Des effectifs sous pression
Outre ce manque d’accompagnement, des dissensions peuvent naître entre les agents et leur hiérarchie. “Nous avons des situations où le commandement se désolidarise de la base, et commande uniquement avec la politique du chiffre, qui est d’ailleurs toujours présente, quel que soit le service”, rappelle Aldric Jamey. Sans surprise à Mayotte, la lutte contre l’immigration clandestine est particulièrement exposée à cette pression. Avec des effets en cascade pour les autres services. “Quand on demande aux effectifs de la CDI (compagnie départementale d’intervention) de faire de la LIC, ce sont autant de véhicules de police et d’agents réquisitionnés, qui vont être enlevés de Mamoudzou pour aller en Petite-Terre et au centre de rétention administrative (CRA)”, poursuit le syndicaliste.

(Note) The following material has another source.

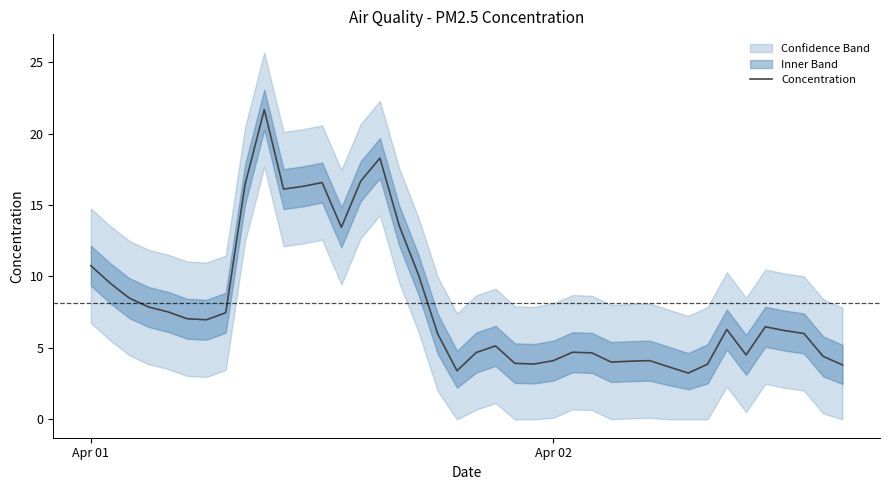

How many data points are less than 6?

18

Reste une spécificité locale : “les Mahorais, ceux qui sont issus de la culture musulmane peuvent écarter la possibilité du suicide, au regard de leur éducation”, analyse Bacar Attoumani. Ce qui n’a pas empêché le 101ème département de connaître lui aussi deux suicides de policiers en moins d’un an, l’un en avril 2020, agent à la police aux frontières (PAF) et l’autre en janvier 2021, formateur aux techniques et à la sécurité en intervention (FTSI). De son côté, la MGP rappelle que plus de 1.100 policiers se sont suicidés ces 25 dernières années, soit 44 suicides par an en moyenne. C’est 50% de plus que le reste de la population. “Il faudrait qu’il y en ait zéro”, signe Aldric Jamey.